Passage to read:
In the middle of the document a date of 

"11 October 1834, Casale," 

is written in the Count’s hand. The format of this one page document, with the date in the middle and not at the head of the page, leaves some room for interpretation as to all of its implications. However, the margins of this page contain numerous currency conversions in the hand of Matilde, Count Cozio’s daughter, who also wrote the word "sold" written next to the entry of the 1716 violin.

At the very least, MS 81 casts considerable doubt on the notion that the Count sold the violin in 1827 to
Luigi Tarisio. Rather, the dating of the page and the fact that the Count’s daughter added her own comments, would strongly suggest that the violin was sold after October 1834 or perhaps near (or after) the end of Cozio’s life in December 1840. The purchaser of the violin is not mentioned, even though other documents in the Count’s archive show that Tarisio’s non-Stradivari purchases between 1839 and 1841 were quite extensive. Thus, there is nothing amongst Cozio’s existing papers which enable the historian to make a connection between his 1716 Stradivari and the violin in Oxford. #

                                                                   Duane Rosengard

 

In Summation:

With the help of Duane Rosengard we can now compare Count Cozio's description of his 1716 violin, with the description of the Messiah given in the monograph by W. E. Hill and Sons first published in 1891 and with a visual description of the violin in Oxford as it appears today. Excerpted comparisons:

1.) from MS 42, [Strong red varnish, fine turning to pastel.]

     The Hill's say "It [the varnish] has not perhaps the luscious richness of some of Stradivari's instruments, and it appears drier and less thickly laid on than usual in violins of the same period."

Part of a data file
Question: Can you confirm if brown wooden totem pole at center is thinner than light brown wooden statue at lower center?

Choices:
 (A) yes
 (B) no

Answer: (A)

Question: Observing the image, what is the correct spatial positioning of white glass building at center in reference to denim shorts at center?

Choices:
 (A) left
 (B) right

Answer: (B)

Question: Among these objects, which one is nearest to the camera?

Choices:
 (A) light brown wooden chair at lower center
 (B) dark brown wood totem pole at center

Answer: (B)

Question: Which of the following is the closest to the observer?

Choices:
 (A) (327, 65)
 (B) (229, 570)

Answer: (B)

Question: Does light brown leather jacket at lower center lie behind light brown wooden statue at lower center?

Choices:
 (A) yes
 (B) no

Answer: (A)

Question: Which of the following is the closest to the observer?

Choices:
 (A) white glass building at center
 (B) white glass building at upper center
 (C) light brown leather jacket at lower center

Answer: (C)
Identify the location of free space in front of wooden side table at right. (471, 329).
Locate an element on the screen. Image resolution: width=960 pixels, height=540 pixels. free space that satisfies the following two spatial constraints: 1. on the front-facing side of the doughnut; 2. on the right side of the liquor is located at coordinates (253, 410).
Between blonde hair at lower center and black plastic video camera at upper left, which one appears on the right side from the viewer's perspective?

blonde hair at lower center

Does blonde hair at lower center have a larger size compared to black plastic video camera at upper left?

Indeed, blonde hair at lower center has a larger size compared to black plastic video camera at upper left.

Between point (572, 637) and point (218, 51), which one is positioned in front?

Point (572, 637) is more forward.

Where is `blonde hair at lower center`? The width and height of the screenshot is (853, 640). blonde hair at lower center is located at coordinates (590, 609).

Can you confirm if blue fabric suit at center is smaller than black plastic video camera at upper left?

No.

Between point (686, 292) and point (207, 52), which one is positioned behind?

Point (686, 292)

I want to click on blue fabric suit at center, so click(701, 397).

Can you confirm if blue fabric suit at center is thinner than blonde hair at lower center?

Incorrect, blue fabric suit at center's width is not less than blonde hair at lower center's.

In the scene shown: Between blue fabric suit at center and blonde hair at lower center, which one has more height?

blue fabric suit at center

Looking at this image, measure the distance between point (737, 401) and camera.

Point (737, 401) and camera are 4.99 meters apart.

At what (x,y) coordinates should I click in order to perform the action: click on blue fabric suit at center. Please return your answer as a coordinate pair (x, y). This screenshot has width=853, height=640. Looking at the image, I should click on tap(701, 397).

Requests:
- a) In the passage about Count Cozio's 1716 violin, who wrote the word "sold" next to the entry for that violin?
- b) Repeat word for word the stretch of the passage about Count Cozio's 1716 violin from "is written in" through "the 1716 violin.".

Solutions:
- a) Matilde, Count Cozio's daughter, wrote it.

- b)
is written in the Count’s hand. The format of this one page document, with the date in the middle and not at the head of the page, leaves some room for interpretation as to all of its implications. However, the margins of this page contain numerous currency conversions in the hand of Matilde, Count Cozio’s daughter, who also wrote the word "sold" written next to the entry of the 1716 violin.